#### Exercise input ####
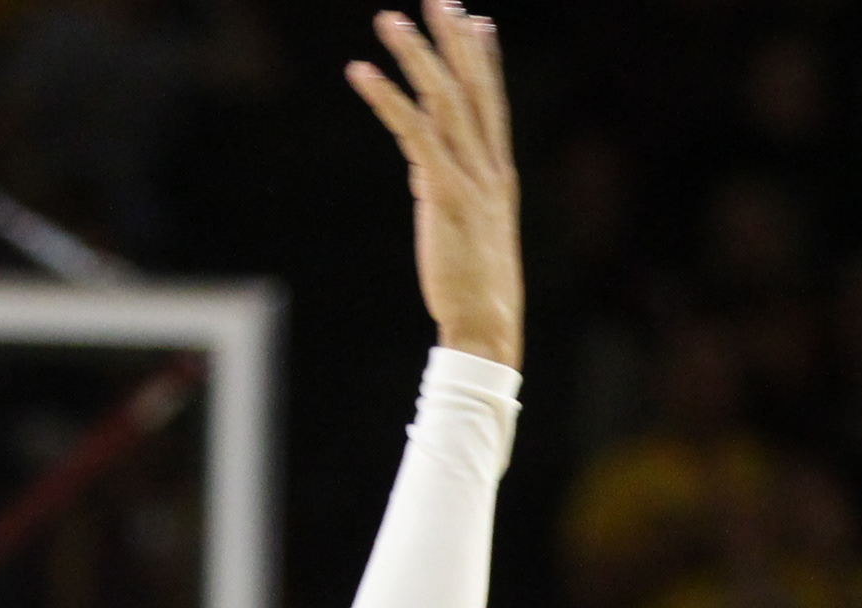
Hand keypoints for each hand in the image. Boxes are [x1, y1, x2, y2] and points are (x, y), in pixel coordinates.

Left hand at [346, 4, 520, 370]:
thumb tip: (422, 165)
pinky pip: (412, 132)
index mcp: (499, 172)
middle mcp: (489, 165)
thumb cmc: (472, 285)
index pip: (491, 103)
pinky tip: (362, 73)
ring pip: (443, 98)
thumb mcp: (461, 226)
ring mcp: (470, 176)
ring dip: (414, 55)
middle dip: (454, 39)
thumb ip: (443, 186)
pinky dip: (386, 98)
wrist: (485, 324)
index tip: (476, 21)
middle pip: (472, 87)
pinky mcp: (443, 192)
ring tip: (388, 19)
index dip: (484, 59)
####
#### Exercise input ####
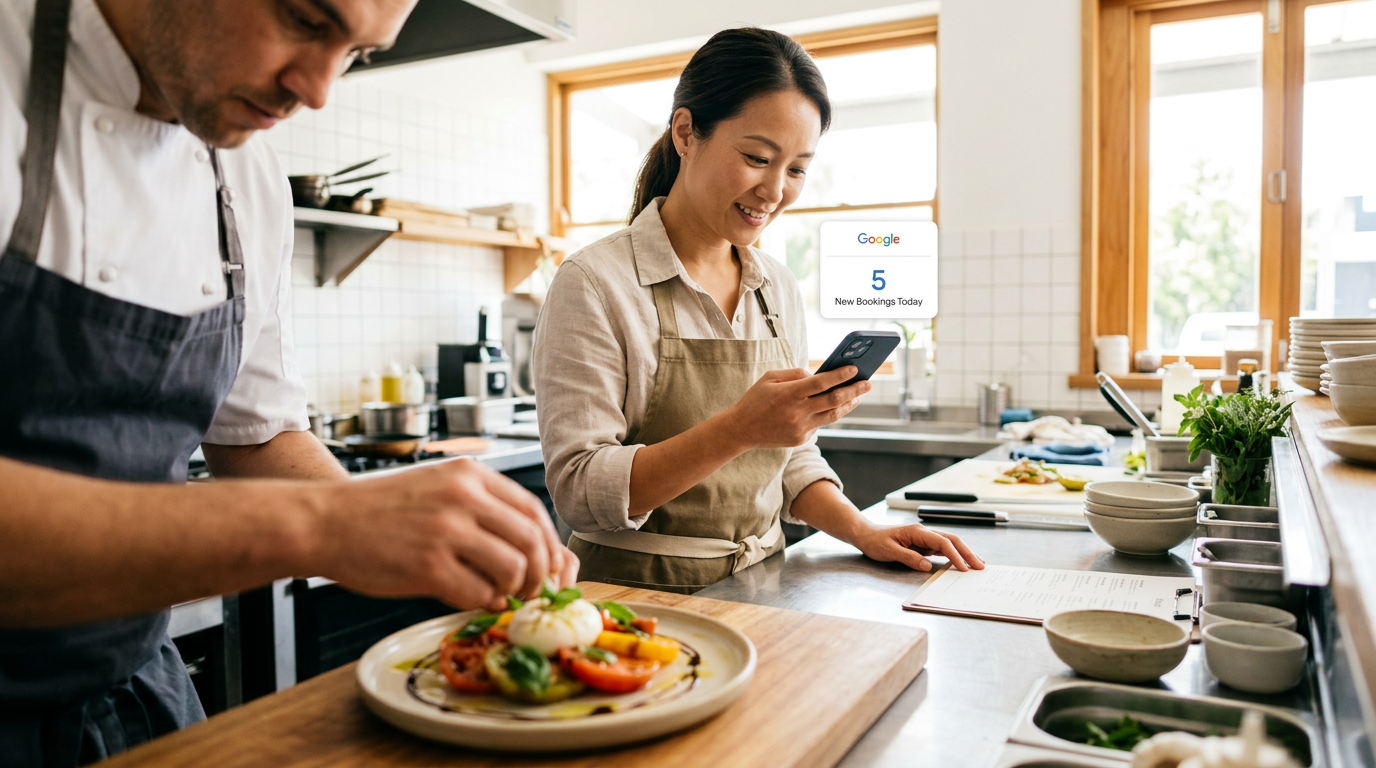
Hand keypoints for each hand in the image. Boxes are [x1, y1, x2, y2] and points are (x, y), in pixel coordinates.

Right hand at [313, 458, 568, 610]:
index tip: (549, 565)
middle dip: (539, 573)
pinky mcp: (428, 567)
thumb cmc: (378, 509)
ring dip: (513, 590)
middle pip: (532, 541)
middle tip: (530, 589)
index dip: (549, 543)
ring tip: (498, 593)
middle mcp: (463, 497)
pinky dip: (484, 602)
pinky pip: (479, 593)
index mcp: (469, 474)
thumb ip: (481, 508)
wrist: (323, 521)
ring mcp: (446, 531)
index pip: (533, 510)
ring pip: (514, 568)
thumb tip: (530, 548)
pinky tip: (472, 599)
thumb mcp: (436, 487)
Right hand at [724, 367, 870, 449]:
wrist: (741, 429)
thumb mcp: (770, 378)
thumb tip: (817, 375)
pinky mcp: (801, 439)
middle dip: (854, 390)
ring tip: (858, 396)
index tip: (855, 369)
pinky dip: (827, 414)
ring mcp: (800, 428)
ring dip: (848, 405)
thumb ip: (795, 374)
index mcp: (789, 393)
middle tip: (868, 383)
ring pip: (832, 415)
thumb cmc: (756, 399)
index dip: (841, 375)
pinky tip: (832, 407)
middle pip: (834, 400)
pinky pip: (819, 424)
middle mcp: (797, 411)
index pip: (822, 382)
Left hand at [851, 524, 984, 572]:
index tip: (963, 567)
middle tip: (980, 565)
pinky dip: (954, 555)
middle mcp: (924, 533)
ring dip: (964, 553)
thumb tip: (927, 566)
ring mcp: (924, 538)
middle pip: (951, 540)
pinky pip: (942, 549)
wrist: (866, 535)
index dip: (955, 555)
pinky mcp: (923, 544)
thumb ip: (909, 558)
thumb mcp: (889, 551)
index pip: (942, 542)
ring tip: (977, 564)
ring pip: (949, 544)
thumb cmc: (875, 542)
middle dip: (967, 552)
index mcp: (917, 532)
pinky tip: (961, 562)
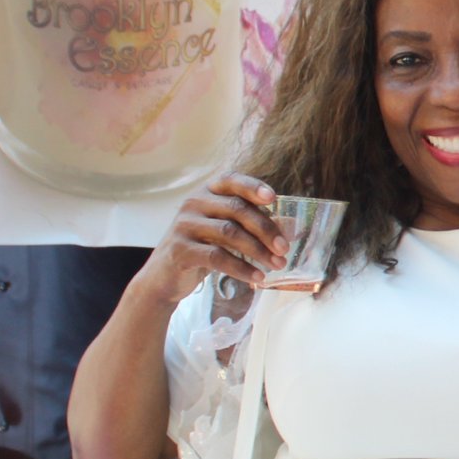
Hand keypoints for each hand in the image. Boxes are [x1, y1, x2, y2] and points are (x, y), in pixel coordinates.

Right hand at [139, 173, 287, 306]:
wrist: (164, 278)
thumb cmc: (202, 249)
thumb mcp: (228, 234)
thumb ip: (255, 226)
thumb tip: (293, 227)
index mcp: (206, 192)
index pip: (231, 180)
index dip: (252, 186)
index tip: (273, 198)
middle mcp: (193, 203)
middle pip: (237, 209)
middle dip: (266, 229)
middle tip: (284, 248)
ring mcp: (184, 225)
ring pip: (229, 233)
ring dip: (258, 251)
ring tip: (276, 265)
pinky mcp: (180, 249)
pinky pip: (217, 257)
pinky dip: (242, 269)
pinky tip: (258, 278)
####
:: Directions for this task ::
Go through the lines above and tally those with the string "hand". The total is all that is needed.

:: Task answer ::
8